Available records:
★ ★ ★ ★ ★ ★ ★

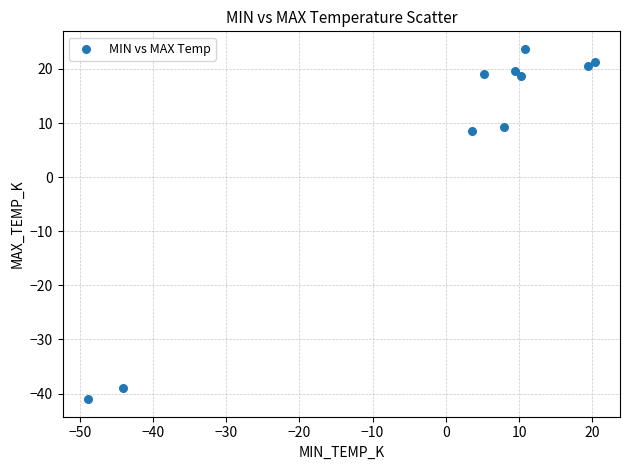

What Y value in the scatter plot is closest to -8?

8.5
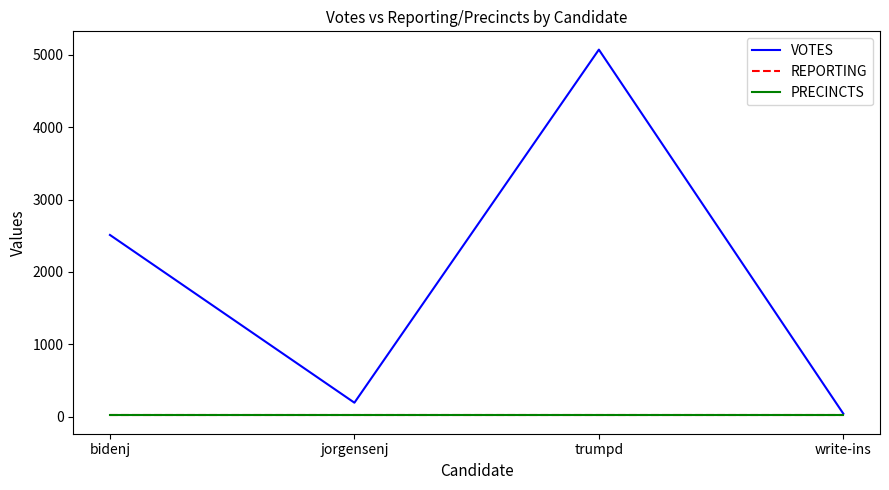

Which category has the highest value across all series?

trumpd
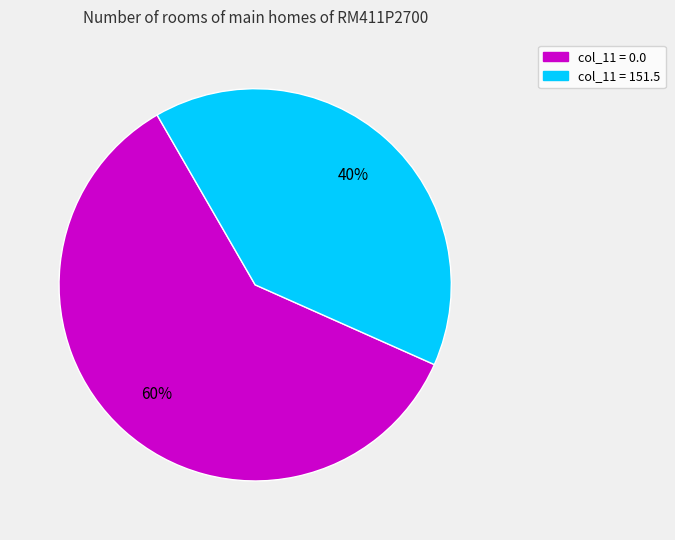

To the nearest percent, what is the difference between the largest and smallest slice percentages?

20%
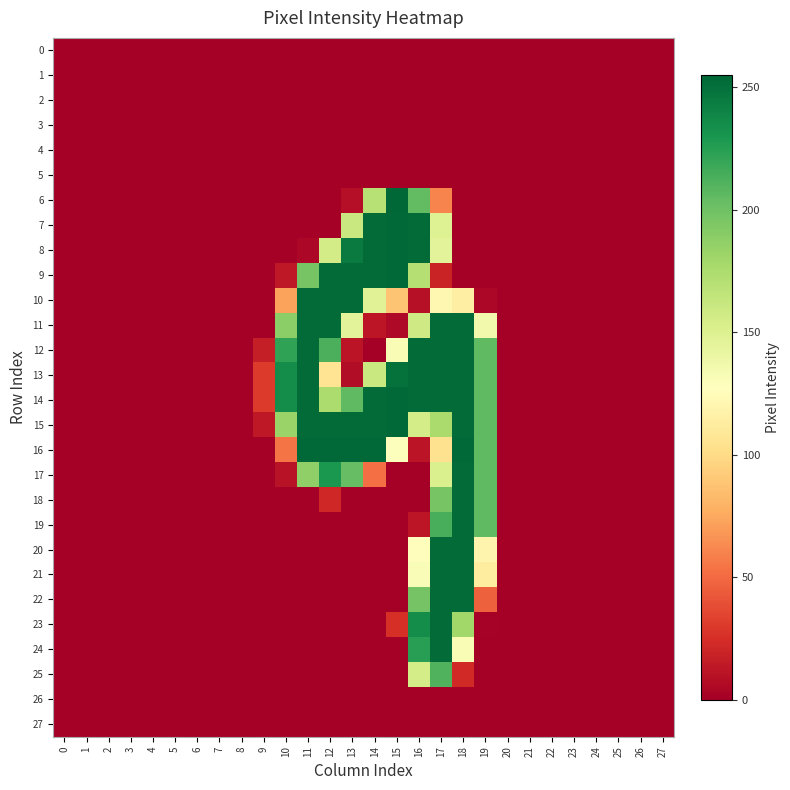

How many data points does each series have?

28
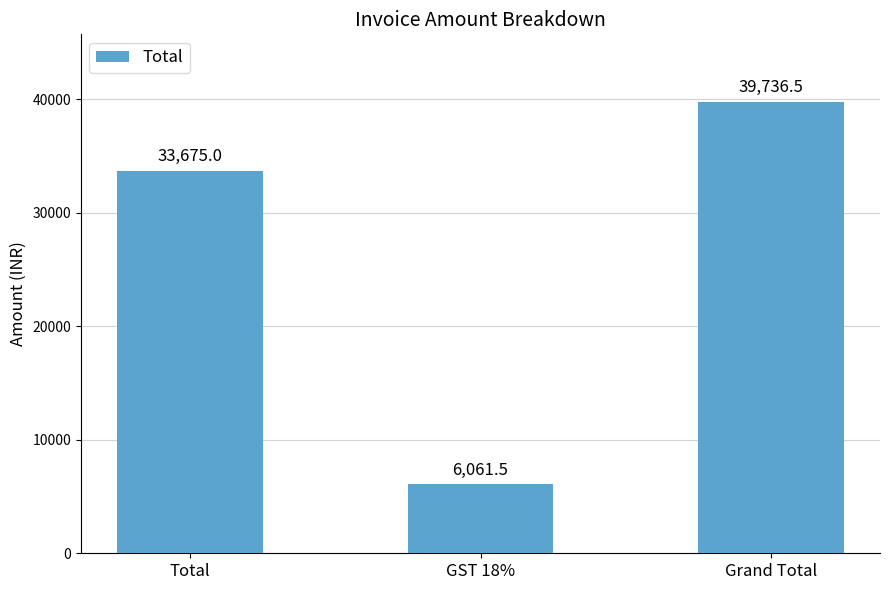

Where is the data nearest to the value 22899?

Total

★ ★ ★ ★ ★ ★ ★

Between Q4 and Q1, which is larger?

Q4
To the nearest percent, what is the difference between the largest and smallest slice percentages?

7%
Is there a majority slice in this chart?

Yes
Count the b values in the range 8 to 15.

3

★ ★ ★ ★ ★ ★ ★

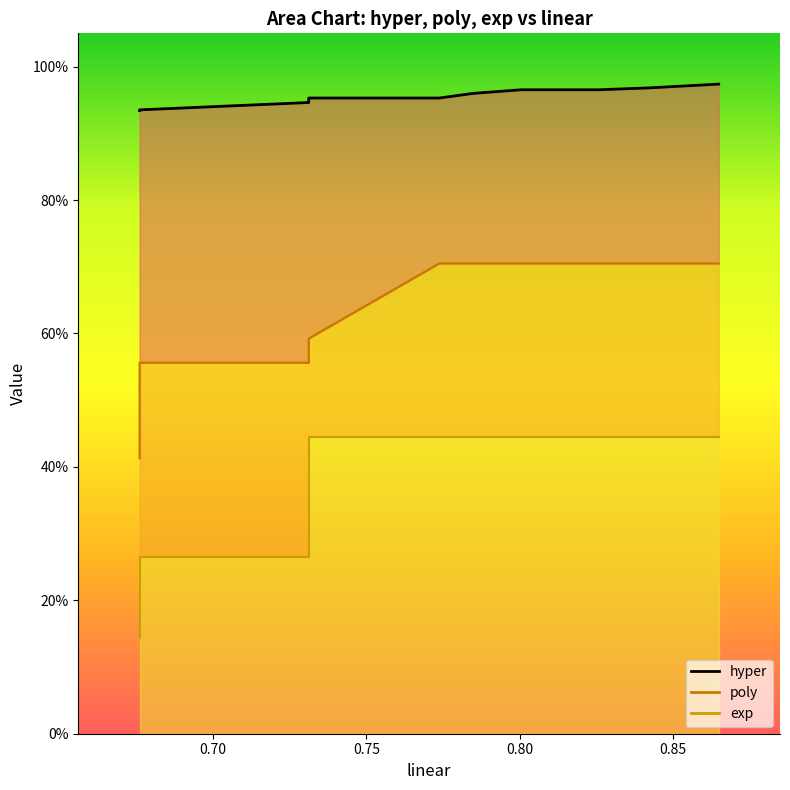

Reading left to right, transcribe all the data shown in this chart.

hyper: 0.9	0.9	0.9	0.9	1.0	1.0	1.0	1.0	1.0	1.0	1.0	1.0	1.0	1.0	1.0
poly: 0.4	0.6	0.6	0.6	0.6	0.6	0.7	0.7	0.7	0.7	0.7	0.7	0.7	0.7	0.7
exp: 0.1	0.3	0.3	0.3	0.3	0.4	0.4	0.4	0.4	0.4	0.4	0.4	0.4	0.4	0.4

★ ★ ★ ★ ★ ★ ★

Select every line above that contains the word "data", and copy each one in full.

Finished task:
How many data points does each series have?
Where is the data nearest to the value 22899?
Reading left to right, transcribe all the data shown in this chart.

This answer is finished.